But Rabbi Neḥemya has another idea. He suggests that Canaan saw what happened and told Ḥam. Canaan, in other words, was instrumental in bringing about Noah's disgrace. Therefore, the curse falls on the corrupt one, Canaan.

Rabbi Berekhya gives us a rather visceral reason. He says Noah suffered greatly in the ark because he didn’t have a young son to care for him. So, when Ḥam acted against Noah, he effectively prevented Noah from having that comfort in the future. As a result, Noah cursed Canaan to be a slave to his brothers, who would then be servants to Noah.

Rav Huna, citing Rav Yosef, adds another layer. He suggests that Ḥam's actions prevented Noah from "an act that is done in darkness," perhaps alluding to procreation. Therefore, Canaan is cursed to be "ugly and darkened." Then, again in the name of Rav Yosef, Rav Huna says Noah cursed Canaan because Ham had prevented him from having a fourth son.

Rabbi Ḥiyya bar Abba introduces a rather shocking element: that both Ḥam and a dog engaged in sexual relations in the ark! That's why Ḥam emerged darkened, and why the dog is exposed during mating, he claims.

Finally, Rabbi Levi offers a striking analogy. It’s like someone imprinting their own coinage with their image inside the king’s tent. A direct affront to the king! So, the king decrees that the person’s face should be blackened and their image defaced.

According to Rabbi Levi, Ḥam and the dog sought to reproduce their image within the ark – the king’s palace, so to speak. Therefore, their descendants should suffer humiliation. That’s why Ḥam emerged darkened and the dog is exposed during mating.
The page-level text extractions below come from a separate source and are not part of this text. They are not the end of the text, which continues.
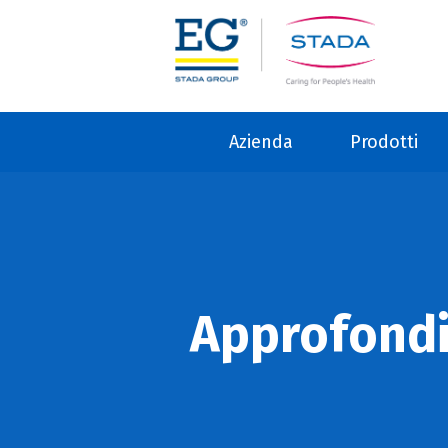
Azienda
Prodotti
Approfond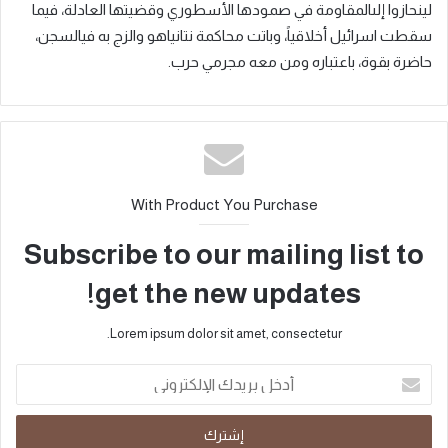
لينحازوا
إلى
المقاومة
في
صمودها
الأسطوري
وقضيتها
العادلة،
فيما
سقطت
اسرائيل
أخلاقياً،
وباتت
محاكمة
نتانياهو
والزج
به
في
السجن،
حاضرة
بقوة،
باعتباره
ومن
معه
مجرمي
حرب
.
With Product You Purchase
Subscribe to our mailing list to
get the new updates!
Lorem ipsum dolor sit amet, consectetur.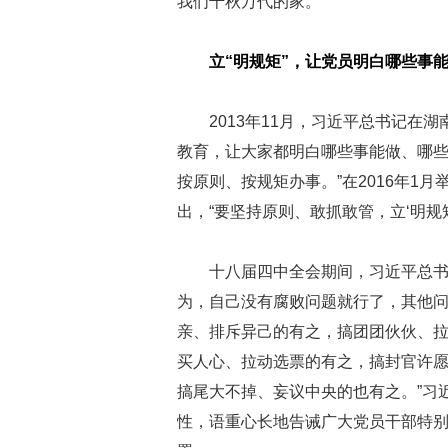
我们千秋万代的家。
立“明规矩”，让党员明白哪些事
2013年11月，习近平总书记在
教育，让大家都明白哪些事能做、哪
按原则、按规矩办事。”在2016年1
出，“要坚持原则、敢抓敢管，立‘明规矩
十八届四中全会期间，习近平总书
为，自己没有腐败问题就行了，其他问题
亲、排斥异己的有之，搞团团伙伙、
买人心、拉动选票的有之，搞封官许
搞尾大不掉、妄议中央的也有之。”习
性，语重心长地告诫广大党员干部特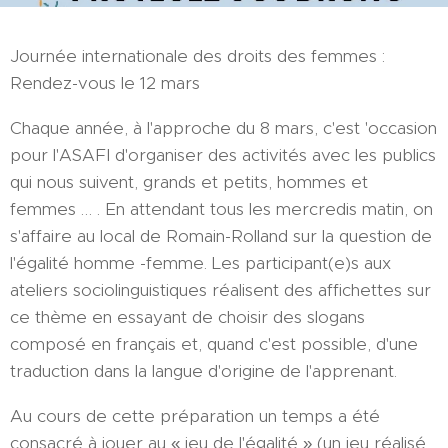
Journée internationale des droits des femmes :
Rendez-vous le 12 mars
Chaque année, à l'approche du 8 mars, c'est 'occasion
pour l'ASAFI d'organiser des activités avec les publics
qui nous suivent, grands et petits, hommes et
femmes … . En attendant tous les mercredis matin, on
s'affaire au local de Romain-Rolland sur la question de
l'égalité homme -femme. Les participant(e)s aux
ateliers sociolinguistiques réalisent des affichettes sur
ce thème en essayant de choisir des slogans
composé en français et, quand c'est possible, d'une
traduction dans la langue d'origine de l'apprenant.
Au cours de cette préparation un temps a été
consacré à jouer au « jeu de l'égalité » (un jeu réalisé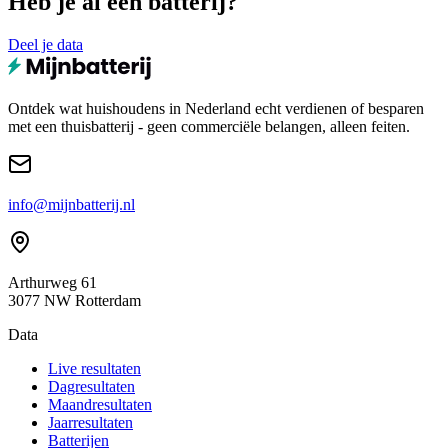
Heb je al een batterij?
Deel je data
Ontdek wat huishoudens in Nederland echt verdienen of besparen
met een thuisbatterij - geen commerciële belangen, alleen feiten.
info@mijnbatterij.nl
Arthurweg 61
3077 NW Rotterdam
Data
Live resultaten
Dagresultaten
Maandresultaten
Jaarresultaten
Batterijen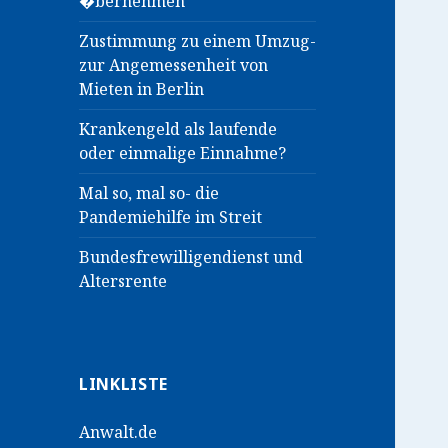
�bernehmen
Zustimmung zu einem Umzug-
zur Angemessenheit von
Mieten in Berlin
Krankengeld als laufende
oder einmalige Einnahme?
Mal so, mal so- die
Pandemiehilfe im Streit
Bundesfrewilligendienst und
Altersrente
LINKLISTE
Anwalt.de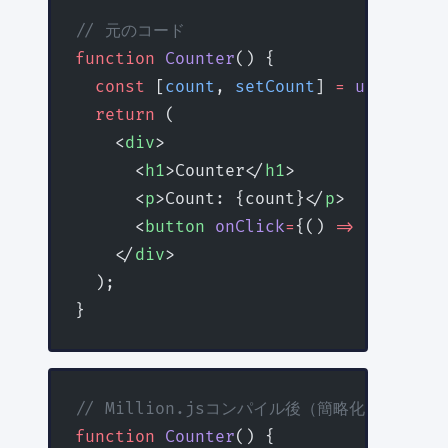
// 元のコード
function
 Counter
() {
  const
 [
count
, 
setCount
] 
=
 useState
(
  return
 (
    <
div
>
      <
h1
>Counter</
h1
>
      <
p
>Count: {count}</
p
>
      <
button
 onClick
=
{() 
=>
 setCount
    </
div
>
  );
}
// Million.jsコンパイル後（簡略化）
function
 Counter
() {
So what does it all mean? This passage from Bereshit Rabbah, as retold by Ginzberg in Legends of the Jews, isn't just a simple explanation of a biblical verse. It's a complex exploration of justice, responsibility, and the lasting consequences of our actions. It's a reminder that even within the ark, even after the flood, human nature – with all its flaws and complexities – persists. And perhaps, it's a warning about the power of our choices and how they ripple through generations.